A majority of the city’s seven commissioners agreed.
But Wennett, the developer behind the lauded 1111 Lincoln Rd. mixed-use parking garage and new 1100 block of Lincoln Road, needed five votes to move forward. He got only four, with Commissioners Michael Gongora, Jonah Wolfson and Deede Weithorn saying other private interests should have received an opportunity to vie for the deal.
“It concerns me a little bit that we say we’ve not done an adequate job maintaining Lincoln Road so we need to privatize it,” Gongora said.
The no-bid nature of the proposed contract has made it controversial for months.
The genesis of the proposal came through Wennett’s development agreement with the city as part of a public-private partnership through which Miami Beach gave Wennett roughly $6 million to develop the 1100 block. The original January 2010 agreement called for Wennett to maintain the new block and contained a provision that allowed the city to request Wennett expand his Lincoln Road services and amend the contract if he performed well.
That contract runs through 2020 and gives Wennett a management fee of 15 percent, putting the contract’s overall, estimated value at roughly $24 million.
City Manager Jorge Gonzalez, however, said those details were informal and could be overhauled through new negotiations. Wennett also suggested commissioners simply give him a one-year test run.
Still, allegations that the proposed contract was a back-room deal led commissioners to request a Miami-Dade State Attorney’s Office probe in September. The investigation remains open.
And last week, the city’s largest public employee union began airing a commercial on Atlantic Broadband slamming Gonzalez and Wennett.
“Do your job,” Richard McKinnon, Communications Workers of America president, yelled at Mayor Matti Herrera Bower while urging the city hire an independent investigator to examine the handling of the maintenance contract.
After the meeting, Wennett blamed union politics on the commission’s decision to bid out the contract. He noted that Wolfson and Weithorn both sit on the city’s commission finance committee, which discussed the contract twice, and never suggested it be bid out.
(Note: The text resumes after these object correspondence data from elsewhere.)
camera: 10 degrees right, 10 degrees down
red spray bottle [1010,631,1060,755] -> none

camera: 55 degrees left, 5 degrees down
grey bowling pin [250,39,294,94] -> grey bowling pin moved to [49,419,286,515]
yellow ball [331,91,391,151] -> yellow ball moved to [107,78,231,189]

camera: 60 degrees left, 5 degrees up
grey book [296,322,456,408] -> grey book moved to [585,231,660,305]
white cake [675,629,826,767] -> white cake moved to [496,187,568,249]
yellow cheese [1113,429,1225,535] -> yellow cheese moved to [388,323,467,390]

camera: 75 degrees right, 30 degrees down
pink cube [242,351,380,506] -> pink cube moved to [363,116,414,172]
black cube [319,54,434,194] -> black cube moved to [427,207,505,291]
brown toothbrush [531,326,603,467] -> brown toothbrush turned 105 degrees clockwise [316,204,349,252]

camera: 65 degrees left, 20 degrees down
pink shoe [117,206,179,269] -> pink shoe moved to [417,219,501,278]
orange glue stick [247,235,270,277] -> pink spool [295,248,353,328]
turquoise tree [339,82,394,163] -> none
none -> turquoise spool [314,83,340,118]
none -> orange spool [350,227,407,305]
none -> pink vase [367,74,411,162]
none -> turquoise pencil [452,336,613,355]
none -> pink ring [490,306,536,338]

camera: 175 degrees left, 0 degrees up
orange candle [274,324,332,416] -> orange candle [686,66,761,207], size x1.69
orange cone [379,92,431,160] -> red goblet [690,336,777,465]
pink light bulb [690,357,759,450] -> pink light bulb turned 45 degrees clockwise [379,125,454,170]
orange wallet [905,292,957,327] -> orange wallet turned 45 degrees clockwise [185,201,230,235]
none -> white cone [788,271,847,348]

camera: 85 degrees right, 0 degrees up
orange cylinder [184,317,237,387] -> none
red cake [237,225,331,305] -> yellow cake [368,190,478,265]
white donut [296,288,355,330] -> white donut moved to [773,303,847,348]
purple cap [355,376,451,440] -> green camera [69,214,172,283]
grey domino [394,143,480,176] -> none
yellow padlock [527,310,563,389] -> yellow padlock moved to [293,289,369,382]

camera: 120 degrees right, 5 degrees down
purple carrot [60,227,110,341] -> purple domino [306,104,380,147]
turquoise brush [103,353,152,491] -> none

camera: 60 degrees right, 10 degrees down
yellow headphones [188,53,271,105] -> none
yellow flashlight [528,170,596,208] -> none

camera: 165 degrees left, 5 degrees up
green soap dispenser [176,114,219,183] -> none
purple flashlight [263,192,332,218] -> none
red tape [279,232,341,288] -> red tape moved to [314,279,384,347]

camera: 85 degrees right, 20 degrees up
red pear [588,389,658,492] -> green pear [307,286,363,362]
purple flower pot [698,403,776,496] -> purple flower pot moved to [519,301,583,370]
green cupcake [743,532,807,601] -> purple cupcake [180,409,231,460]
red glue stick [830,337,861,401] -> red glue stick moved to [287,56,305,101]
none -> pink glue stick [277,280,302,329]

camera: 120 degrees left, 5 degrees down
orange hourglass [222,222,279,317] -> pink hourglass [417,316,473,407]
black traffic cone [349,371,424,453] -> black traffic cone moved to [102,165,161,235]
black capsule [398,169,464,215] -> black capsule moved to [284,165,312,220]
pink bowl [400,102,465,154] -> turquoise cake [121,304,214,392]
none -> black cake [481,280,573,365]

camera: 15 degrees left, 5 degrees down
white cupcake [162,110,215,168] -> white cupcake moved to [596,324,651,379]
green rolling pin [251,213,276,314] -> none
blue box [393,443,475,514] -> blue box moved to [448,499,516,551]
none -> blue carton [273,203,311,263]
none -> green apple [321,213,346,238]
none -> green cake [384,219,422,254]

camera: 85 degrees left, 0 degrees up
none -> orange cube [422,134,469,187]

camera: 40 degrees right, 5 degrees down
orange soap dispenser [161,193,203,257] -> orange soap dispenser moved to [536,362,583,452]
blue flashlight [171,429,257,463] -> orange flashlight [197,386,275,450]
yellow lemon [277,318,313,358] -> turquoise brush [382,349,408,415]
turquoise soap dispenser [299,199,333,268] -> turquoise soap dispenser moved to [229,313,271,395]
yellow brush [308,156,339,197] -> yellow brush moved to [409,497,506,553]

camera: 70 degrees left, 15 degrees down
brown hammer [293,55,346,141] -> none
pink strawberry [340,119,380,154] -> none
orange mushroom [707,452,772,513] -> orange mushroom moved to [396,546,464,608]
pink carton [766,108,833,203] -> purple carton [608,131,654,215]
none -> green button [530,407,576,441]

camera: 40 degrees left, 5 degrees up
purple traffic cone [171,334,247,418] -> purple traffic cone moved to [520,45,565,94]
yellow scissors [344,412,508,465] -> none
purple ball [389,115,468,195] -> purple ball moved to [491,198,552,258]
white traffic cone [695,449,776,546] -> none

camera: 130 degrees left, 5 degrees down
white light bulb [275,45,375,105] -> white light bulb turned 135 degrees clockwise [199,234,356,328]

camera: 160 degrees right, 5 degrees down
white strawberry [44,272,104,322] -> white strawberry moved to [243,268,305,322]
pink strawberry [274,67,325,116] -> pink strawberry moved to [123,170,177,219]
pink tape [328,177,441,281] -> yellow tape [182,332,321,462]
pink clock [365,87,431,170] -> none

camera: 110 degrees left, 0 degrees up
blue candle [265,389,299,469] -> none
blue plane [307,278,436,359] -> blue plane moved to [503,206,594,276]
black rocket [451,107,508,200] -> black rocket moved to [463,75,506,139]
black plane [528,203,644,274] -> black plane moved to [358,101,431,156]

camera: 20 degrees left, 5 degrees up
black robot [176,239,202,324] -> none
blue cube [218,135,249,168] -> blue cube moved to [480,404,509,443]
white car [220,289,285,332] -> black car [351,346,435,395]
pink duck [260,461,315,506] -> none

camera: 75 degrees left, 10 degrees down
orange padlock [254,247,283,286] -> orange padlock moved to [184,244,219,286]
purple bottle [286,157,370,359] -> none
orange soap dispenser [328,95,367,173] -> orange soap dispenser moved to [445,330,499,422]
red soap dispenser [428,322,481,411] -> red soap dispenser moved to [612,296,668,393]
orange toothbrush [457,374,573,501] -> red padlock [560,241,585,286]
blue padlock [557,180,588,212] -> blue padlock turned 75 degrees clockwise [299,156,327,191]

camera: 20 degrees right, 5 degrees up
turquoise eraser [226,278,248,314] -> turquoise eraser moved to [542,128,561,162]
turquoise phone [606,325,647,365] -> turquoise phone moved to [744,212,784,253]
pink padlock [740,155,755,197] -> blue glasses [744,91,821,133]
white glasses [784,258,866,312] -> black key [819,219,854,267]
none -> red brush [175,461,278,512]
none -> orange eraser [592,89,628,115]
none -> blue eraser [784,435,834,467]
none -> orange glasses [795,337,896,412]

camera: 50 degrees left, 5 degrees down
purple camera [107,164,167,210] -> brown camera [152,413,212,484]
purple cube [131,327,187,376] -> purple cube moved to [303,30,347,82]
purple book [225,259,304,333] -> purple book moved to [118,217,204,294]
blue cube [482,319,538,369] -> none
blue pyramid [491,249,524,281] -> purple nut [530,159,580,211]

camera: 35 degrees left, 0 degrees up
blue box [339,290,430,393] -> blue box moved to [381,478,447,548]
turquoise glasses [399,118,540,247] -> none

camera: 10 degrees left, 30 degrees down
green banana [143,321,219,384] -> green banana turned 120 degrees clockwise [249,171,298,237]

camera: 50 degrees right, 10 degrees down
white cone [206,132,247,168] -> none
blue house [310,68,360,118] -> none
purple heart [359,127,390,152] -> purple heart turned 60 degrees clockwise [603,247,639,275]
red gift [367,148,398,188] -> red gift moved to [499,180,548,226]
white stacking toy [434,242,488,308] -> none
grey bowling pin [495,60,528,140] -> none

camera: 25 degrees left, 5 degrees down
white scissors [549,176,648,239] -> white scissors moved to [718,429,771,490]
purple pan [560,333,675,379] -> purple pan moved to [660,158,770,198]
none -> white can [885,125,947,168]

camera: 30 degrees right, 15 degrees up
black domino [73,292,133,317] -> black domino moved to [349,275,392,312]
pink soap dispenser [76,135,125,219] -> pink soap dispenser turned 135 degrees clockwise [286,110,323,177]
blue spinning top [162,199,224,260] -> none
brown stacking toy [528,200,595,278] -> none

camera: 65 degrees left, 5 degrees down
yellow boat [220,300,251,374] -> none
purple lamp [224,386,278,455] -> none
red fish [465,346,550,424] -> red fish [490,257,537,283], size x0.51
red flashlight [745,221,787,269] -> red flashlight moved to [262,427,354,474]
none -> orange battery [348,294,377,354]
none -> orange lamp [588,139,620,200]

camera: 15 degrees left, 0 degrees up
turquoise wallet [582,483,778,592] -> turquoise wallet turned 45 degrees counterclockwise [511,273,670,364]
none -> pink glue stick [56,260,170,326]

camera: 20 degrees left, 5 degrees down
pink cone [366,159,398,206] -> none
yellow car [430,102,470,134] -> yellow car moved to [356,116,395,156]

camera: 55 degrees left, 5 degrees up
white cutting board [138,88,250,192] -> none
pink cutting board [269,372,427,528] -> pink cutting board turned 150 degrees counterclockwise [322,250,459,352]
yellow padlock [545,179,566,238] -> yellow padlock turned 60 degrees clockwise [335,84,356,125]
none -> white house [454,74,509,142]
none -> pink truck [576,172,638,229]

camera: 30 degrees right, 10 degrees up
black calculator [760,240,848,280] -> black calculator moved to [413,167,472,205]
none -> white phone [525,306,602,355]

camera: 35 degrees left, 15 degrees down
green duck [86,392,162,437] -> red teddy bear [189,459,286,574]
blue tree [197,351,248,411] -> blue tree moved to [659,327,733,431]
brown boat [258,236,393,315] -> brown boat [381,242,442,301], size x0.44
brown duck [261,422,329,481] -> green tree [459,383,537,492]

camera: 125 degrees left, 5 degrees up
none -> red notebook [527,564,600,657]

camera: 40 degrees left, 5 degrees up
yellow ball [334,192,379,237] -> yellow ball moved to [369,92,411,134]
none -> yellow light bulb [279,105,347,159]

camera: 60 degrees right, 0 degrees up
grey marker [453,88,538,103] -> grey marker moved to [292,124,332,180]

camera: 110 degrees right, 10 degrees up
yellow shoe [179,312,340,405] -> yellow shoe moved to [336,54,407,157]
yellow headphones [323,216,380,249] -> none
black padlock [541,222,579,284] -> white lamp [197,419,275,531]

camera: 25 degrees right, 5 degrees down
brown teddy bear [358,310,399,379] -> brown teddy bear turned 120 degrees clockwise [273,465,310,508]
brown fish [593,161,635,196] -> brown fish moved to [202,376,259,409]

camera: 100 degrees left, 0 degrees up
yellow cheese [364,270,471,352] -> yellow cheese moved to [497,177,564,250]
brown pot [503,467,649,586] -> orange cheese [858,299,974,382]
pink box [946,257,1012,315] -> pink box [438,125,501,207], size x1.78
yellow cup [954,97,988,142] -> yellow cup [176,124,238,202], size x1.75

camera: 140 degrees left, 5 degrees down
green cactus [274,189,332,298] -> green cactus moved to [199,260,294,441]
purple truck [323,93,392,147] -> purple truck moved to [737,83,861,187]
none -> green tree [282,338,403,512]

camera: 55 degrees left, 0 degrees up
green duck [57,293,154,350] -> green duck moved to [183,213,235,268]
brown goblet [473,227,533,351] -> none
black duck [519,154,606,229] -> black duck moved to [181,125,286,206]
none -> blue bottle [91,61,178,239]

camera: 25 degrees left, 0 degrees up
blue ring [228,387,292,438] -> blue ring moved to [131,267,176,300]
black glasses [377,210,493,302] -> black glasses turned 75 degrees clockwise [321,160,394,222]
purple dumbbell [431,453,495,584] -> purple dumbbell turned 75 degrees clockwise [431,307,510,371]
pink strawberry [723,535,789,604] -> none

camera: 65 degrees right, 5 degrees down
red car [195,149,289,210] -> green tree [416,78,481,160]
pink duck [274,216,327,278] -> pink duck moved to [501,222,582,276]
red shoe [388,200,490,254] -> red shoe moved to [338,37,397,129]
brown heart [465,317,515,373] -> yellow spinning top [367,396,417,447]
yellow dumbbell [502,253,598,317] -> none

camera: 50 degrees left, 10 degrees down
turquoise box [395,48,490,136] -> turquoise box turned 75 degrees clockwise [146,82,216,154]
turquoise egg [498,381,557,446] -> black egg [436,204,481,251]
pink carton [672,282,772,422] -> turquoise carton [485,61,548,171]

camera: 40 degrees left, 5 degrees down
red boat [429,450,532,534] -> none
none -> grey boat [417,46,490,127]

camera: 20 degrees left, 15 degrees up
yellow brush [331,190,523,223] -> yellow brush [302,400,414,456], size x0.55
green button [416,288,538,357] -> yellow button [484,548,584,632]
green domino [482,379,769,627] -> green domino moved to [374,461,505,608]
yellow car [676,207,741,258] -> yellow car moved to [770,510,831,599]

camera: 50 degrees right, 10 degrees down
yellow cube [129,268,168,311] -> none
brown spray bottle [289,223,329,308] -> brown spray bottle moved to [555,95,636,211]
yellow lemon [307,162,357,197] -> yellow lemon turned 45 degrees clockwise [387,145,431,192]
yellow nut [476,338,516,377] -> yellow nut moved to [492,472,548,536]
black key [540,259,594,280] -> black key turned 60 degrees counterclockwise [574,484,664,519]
Some property owners, like Mel Schlesser, were equally frustrated, saying Lincoln Road stakeholders pay a bounty in taxes and want more control in how their promenade is kept.
“We can do it better than anybody else because we have the stakes in it,” Schlesser said. “I as a landowner am now paying more than $400,000 in taxes, which doubled from last year.”
Commissioners expect to vote on a request for proposals next month.
It’s up to the city to maintain Lincoln Road in the meantime.